GrowthBook provides the most feature-complete open-source alternative to LaunchDarkly for teams that need both feature flags and experimentation capabilities. Its feature flag system supports boolean, multivariate, and JSON flags with targeting rules based on user attributes, percentage-based rollouts, and prerequisite flags. The experimentation engine runs statistical analysis using Bayesian, frequentist, sequential, and CUPED methods, giving product teams rigorous A/B testing without third-party analytics dependencies.

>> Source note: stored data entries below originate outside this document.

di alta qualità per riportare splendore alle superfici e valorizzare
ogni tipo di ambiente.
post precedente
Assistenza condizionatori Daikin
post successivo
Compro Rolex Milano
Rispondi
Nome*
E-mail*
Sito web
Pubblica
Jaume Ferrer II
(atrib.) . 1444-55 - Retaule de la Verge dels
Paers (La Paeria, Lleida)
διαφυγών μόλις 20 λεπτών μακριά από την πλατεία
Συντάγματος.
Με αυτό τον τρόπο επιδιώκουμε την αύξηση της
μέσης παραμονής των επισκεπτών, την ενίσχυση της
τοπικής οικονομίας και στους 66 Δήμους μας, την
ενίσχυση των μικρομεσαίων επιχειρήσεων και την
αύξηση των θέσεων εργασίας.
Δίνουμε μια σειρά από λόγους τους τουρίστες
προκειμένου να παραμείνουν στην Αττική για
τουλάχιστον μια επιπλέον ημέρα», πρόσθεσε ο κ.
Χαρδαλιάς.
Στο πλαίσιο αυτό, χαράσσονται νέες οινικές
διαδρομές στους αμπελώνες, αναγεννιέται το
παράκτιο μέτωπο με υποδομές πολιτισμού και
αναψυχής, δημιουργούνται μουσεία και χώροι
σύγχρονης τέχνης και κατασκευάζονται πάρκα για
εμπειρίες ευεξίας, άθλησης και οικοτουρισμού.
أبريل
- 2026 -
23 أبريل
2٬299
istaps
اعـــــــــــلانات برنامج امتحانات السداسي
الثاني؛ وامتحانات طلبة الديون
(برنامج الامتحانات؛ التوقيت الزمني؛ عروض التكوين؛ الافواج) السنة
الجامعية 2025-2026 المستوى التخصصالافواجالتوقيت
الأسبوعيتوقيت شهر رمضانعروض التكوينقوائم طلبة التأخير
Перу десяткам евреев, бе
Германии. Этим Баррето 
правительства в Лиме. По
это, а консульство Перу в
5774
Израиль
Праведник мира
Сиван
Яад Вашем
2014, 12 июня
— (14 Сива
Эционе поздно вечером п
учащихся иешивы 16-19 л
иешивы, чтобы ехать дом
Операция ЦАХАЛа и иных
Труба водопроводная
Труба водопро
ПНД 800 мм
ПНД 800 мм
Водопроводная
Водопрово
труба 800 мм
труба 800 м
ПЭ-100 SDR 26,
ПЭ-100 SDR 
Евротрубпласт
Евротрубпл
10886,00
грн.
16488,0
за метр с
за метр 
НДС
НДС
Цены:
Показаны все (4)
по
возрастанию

What sets GrowthBook apart from simpler feature flag tools is its warehouse-native analytics architecture. Instead of collecting its own event data, it connects directly to your existing data warehouse — BigQuery, Snowflake, Databricks, Redshift, ClickHouse, Mixpanel, or Postgres — to compute experiment results. This means teams use their existing event tracking and data pipelines rather than implementing a parallel analytics stack. The visual experiment editor lets non-technical users create and manage experiments through a web interface.
With 7.9K+ GitHub stars and active development under mixed licensing, GrowthBook has become a default choice for engineering teams that want self-hosted experimentation infrastructure. Most non-enterprise code is available under MIT Expat terms, while enterprise directories use the GrowthBook Enterprise License. SDKs cover JavaScript, React, Python, Ruby, Go, Java, PHP, Swift, Kotlin, Flutter, and more, and the platform includes REST APIs, webhooks, and an MCP Server for feature-flag workflows.